10. It appears to me that, observations so made by the
Hon'ble Apex Court squarely apply to the facts of the present case.
In the present matter also, though, it was the case of the
petitioner that his services were illegally terminated in the year
1986, the reference in that regard came to be made in the year
1989 i.e. after the period of three years. Moreover, the petitioner
was a daily wager appointed on temporary basis. It also cannot be
ignored that, it was the case pleaded by the respondent throughout
that, the petitioner himself left the services and there was no
question of terminating his services orally. It has also come on
record that in the conciliation proceedings itself an offer was given
by the respondent that the petitioner may immediately join the
duty.
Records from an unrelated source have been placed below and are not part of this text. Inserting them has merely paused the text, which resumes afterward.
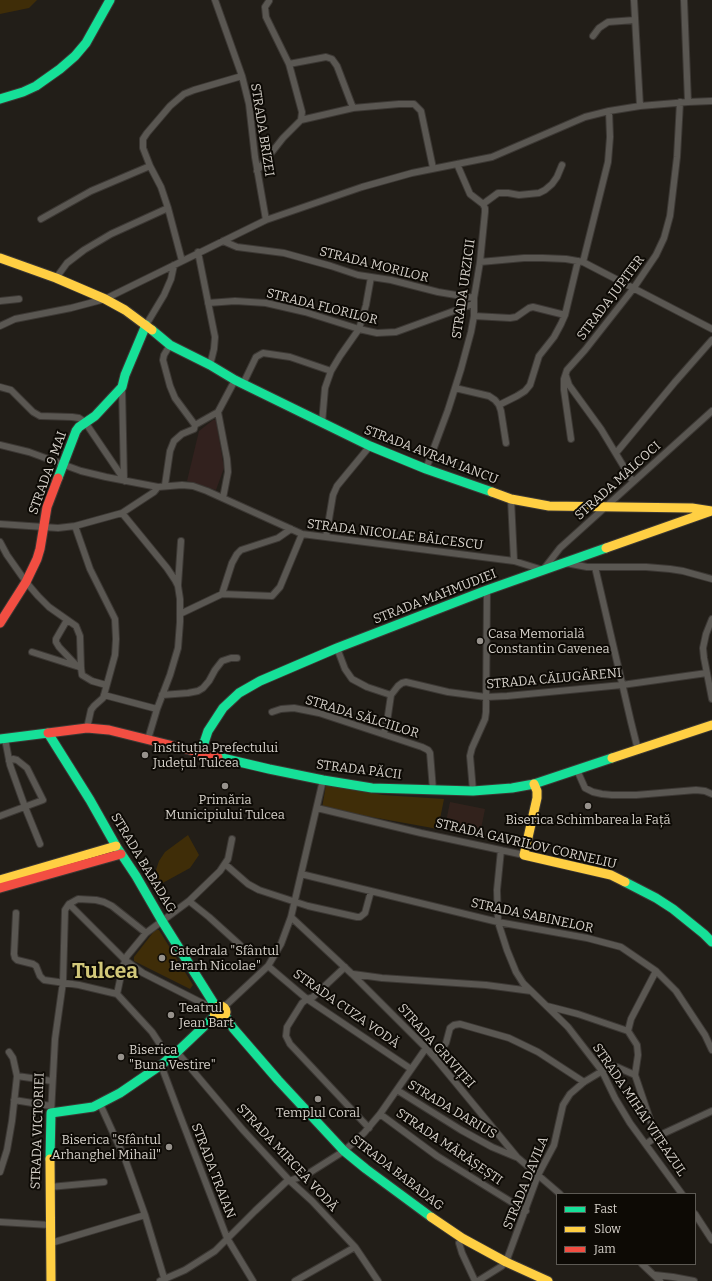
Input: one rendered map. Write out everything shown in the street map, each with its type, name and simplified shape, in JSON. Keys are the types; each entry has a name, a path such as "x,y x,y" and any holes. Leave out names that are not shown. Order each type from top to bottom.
{"street":[{"path":"0,99 23,92 36,86 75,56 98,23 110,0"},
{"name":"STRADA BRIZEI","path":"215,0 242,76 249,104 257,171 266,220"},
{"path":"634,0 640,106"},
{"path":"684,0 688,102"},
{"path":"269,1 265,7 266,17 289,64 302,112 301,120"},
{"path":"592,36 599,28 608,22 635,20"},
{"path":"289,64 326,57 332,59 337,66 353,108"},
{"path":"182,261 168,208 161,188 143,148 143,139 177,99 184,94 242,76"},
{"path":"0,326 15,319 71,308 105,299 198,252 266,220 362,187 433,168 485,159 501,154 576,119 609,111 640,106 680,102 712,101"},
{"name":"STRADA JUPITER","path":"566,375 571,366 633,289 656,255 664,238 670,216 677,157 680,102"},
{"path":"257,171 283,138 301,120 353,108 391,104 414,104 421,111 433,168"},
{"path":"499,405 525,391 530,385 539,356 554,337 565,315 604,183 608,162 610,137 609,111"},
{"path":"457,164 470,194 483,204 498,193 508,192 519,195 539,193 552,184 562,165"},
{"path":"41,219 91,191 150,166"},
{"name":"STRADA URZICII","path":"426,470 461,370 474,316 474,301 485,212 483,204"},
{"path":"56,278 67,263 84,250 111,234 168,208"},
{"name":"STRADA MORILOR","path":"223,241 237,247 284,253 358,275 402,282 474,301"},
{"path":"198,252 214,337 214,349 210,365"},
{"name":"STRADA AVRAM IANCU","path":"0,258 56,278 105,299 125,310 170,345 210,365 239,382 370,446 426,470 511,499 548,506 692,508 712,511"},
{"path":"480,262 543,258 566,259 581,262 712,329"},
{"path":"124,481 122,387 125,375 146,325 164,296 171,279 174,265"},
{"path":"322,423 325,388 331,371 359,329 366,305 371,277"},
{"path":"0,301 19,299"},
{"name":"STRADA FLORILOR","path":"208,303 235,301 266,303 305,312 377,333 396,332 474,301"},
{"path":"474,316 510,318 516,317 528,308 533,307 565,315"},
{"path":"616,453 712,340"},
{"path":"170,345 164,355 163,360 170,386 175,398 195,425"},
{"path":"223,498 228,472 218,412 222,403 239,382 256,356 263,353 290,357 331,371"},
{"path":"566,375 564,379 564,390 571,439"},
{"path":"566,375 569,385 601,429 623,467 634,482"},
{"path":"0,386 10,390 33,412 40,416 72,417 79,418 85,422 124,481"},
{"name":"STRADA 9 MAI","path":"0,623 26,582 37,559 42,542 47,507 76,431 94,416 122,387"},
{"path":"455,388 489,396 499,405 506,443"},
{"name":"STRADA MALCOCI","path":"543,570 560,548 712,411"},
{"path":"0,524 58,528 76,526 122,513 161,486 172,445 178,437 194,429 195,425 218,412"},
{"name":"STRADA NICOLAE BĂLCESCU","path":"0,446 29,452 106,478 161,486 176,484 193,486 302,534 514,561 543,570"},
{"path":"326,537 333,495 337,486 370,446"},
{"path":"511,499 514,561"},
{"name":"STRADA MAHMUDIEI","path":"200,752 215,718 223,708 235,696 260,681 336,648 487,590 712,511"},
{"path":"122,513 167,568 178,586"},
{"path":"76,526 90,569 115,619 116,647 103,698 91,710 88,728"},
{"path":"222,594 232,563 237,554 242,550 278,538 291,529"},
{"path":"180,614 222,594 272,596 280,587 302,534"},
{"path":"0,542 7,555 26,582 38,596 49,607 76,626 80,636 79,667 82,675 86,678 106,685"},
{"path":"148,739 178,648 180,614 178,586 181,542"},
{"path":"566,563 587,567 646,567 670,569 712,579"},
{"path":"595,567 638,750"},
{"path":"473,791 470,756 485,719 487,590"},
{"path":"712,619 706,634 703,648 712,699"},
{"path":"67,620 56,639 56,642 79,667"},
{"path":"336,648 345,669 352,679 367,687 391,695 384,733"},
{"path":"32,652 79,667"},
{"path":"162,695 183,694 198,691 209,681 222,661 237,658"},
{"name":"STRADA CĂLUGĂRENI","path":"391,695 398,686 406,682 448,692 486,697 622,685 707,673"},
{"path":"104,695 157,709"},
{"name":"STRADA SĂLCIILOR","path":"272,712 294,708 320,713 384,733 428,750 431,761 433,790"},
{"name":"STRADA PĂCII","path":"3,739 88,728 109,730 269,769 323,780 372,788 473,791 512,788 534,784 712,725"},
{"name":"STRADA BABADAG","path":"48,733 219,1012 342,1152 363,1173 459,1243 504,1264 548,1281"},
{"path":"3,739 25,807 40,844"},
{"path":"0,816 43,800 27,768 18,760 9,761"},
{"path":"577,770 584,788 592,792 602,794 636,795 696,790 705,791 712,794"},
{"path":"14,1100 51,1110 84,1109 100,1104 120,1093 161,1065 268,966 277,953 292,917 323,780"},
{"path":"524,855 537,798 537,791 534,784"},
{"name":"STRADA GAVRILOV CORNELIU","path":"317,808 421,833 611,875 656,898 673,909 712,942"},
{"path":"16,913 15,958 17,960 36,966 40,976 44,980 50,982 64,982 117,994 125,960 136,944 146,933 189,901 220,871 230,852 232,839"},
{"path":"0,880 119,850"},
{"path":"0,888 119,850"},
{"name":"STRADA MIHAI VITEAZUL","path":"501,850 497,890 498,922 516,972 523,983 568,1027 602,1071 615,1098 630,1122 681,1193"},
{"path":"225,864 254,888 308,906 360,917 365,913 370,891"},
{"name":"STRADA SABINELOR","path":"301,874 498,922 587,938 621,947 656,971 676,991 706,1035 712,1050"},
{"path":"146,933 112,906 104,902 78,899 69,904 125,960 143,972 219,1012"},
{"path":"189,901 209,916 240,945"},
{"name":"STRADA VICTORIEI","path":"50,1281 52,1081 55,1039 64,982 65,910 69,904"},
{"name":"STRADA GRIVIȚEI","path":"292,917 345,967 426,1048 517,1157 559,1193"},
{"name":"STRADA CUZA VODĂ","path":"268,966 307,999 411,1069"},
{"path":"345,967 314,997 307,999 302,1003 285,1032 287,1041 369,1128"},
{"path":"628,1031 631,1019 656,971"},
{"path":"352,974 382,978 486,985 531,991"},
{"name":"STRADA MIRCEA VODĂ","path":"117,994 289,1180 312,1201 355,1247 378,1281"},
{"path":"548,1006 578,1014 628,1031 637,1045 638,1054 635,1075 656,1137"},
{"path":"436,1059 446,1043 450,1028 454,1025 460,1024 509,1038 538,1052 584,1082"},
{"path":"100,1104 125,1159 145,1215 163,1280 185,1270 207,1257 289,1180 306,1175 342,1152 369,1128 426,1048"},
{"path":"0,1172 7,1150 17,1076 14,1062 9,1052"},
{"name":"STRADA TRAIAN","path":"161,1065 227,1238 253,1281"},
{"name":"STRADA DAVILA","path":"504,1264 526,1211 538,1175 554,1145 563,1105 570,1094 584,1082 612,1066 635,1075"},
{"path":"17,1076 52,1081"},
{"name":"STRADA DARIUS","path":"397,1090 460,1130 492,1147 517,1157"},
{"path":"646,1144 656,1137 712,1111"},
{"name":"STRADA MĂRĂȘEȘTI","path":"380,1114 437,1156 526,1211"},
{"name":"STRADA BABADAG","path":"342,1152 462,1238 534,1281"},
{"path":"50,1187 104,1182"},
{"path":"51,1243 145,1215"},
{"path":"696,1216 712,1240"},
{"path":"0,1222 50,1225"},
{"path":"459,1243 462,1253 476,1281 504,1264"},
{"path":"295,1281 355,1247"},
{"path":"643,1265 660,1281"},
{"path":"655,1275 694,1281"}],"shaded area":[{"path":"0,0 37,0 29,8 0,14"},
{"path":"213,420 216,420 224,468 216,490 187,481 199,431"},
{"path":"326,785 383,795 444,799 438,829 322,808"},
{"path":"450,802 485,809 481,829 446,822"},
{"path":"188,835 199,855 190,868 159,885 155,879 159,861 165,852"},
{"path":"155,930 159,930 193,985 190,989 134,961 134,957"}],"traffic: fast":[{"path":"0,99 23,92 36,86 75,56 86,43 110,0"},
{"path":"58,478 76,431 79,427 95,416 122,387 125,375 146,325"},
{"path":"152,330 170,345 210,365 235,380 370,446 426,469 492,492"},
{"path":"201,752 208,731 223,708 239,693 260,681 337,648 487,590 606,548"},
{"path":"0,739 48,733 216,1007"},
{"path":"218,757 323,780 372,788 473,791 512,788 534,784 612,758"},
{"path":"625,882 656,898 673,909 712,942"},
{"path":"225,1015 233,1028 278,1080 344,1151 431,1217"},
{"path":"50,1159 51,1113 93,1107 120,1093 161,1065 215,1016"}],"traffic: slow":[{"path":"0,258 56,278 105,299 125,310 152,330"},
{"path":"492,492 511,499 549,506 692,508 712,511"},
{"path":"606,548 711,511"},
{"path":"612,758 712,725"},
{"path":"534,784 537,791 537,798 524,855 611,875 625,882"},
{"path":"0,880 116,846"},
{"path":"218,1006 222,1006 226,1012 222,1018 218,1018 214,1014 214,1010 218,1006"},
{"path":"50,1159 51,1281"},
{"path":"431,1217 462,1238 506,1262 548,1281"}],"traffic: jam":[{"path":"0,623 26,582 37,559 47,507 58,478"},
{"path":"48,733 87,728 109,730 218,757"},
{"path":"0,888 121,854"}],"place":[{"name":"Casa Memorială Constantin Gavenea","path":"480,641"},
{"name":"Instituția Prefectului Județul Tulcea","path":"145,755"},
{"name":"Primăria Municipiului Tulcea","path":"225,786"},
{"name":"Biserica Schimbarea la Față","path":"588,806"},
{"name":"Catedrala \"Sfântul Ierarh Nicolae\"","path":"162,958"},
{"name":"Teatrul Jean Bart","path":"171,1015"},
{"name":"Biserica \"Buna Vestire\"","path":"121,1057"},
{"name":"Templul Coral","path":"318,1099"},
{"name":"Biserica \"Sfântul Arhanghel Mihail\"","path":"169,1147"}],"district":[{"name":"Tulcea","path":"105,972"}]}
In the written statement filed before the Labour Court the
same stand was reiterated by the respondent. However, it is
evident that, such offers were not accepted by the respondent and
he waited for joining the service till decision of the Labour Court.
8 WP 2579.98.odt
The conciliation proceedings ought to have been taken place prior
to making reference in the year 1989. Thus, the offer to join the
duties was given by the respondent to the petitioner prior to 1989,
however, as noted earlier the petitioner did not accept the said offer
and did not join.
11. Having regard to the facts as aforesaid, it does not
appear to me that, any error has been committed by the Labour
Court in refusing the relief of back wages to the petitioner. The Writ
Petition being devoid of any substance deserves to be rejected and
is accordingly rejected. Rule discharged.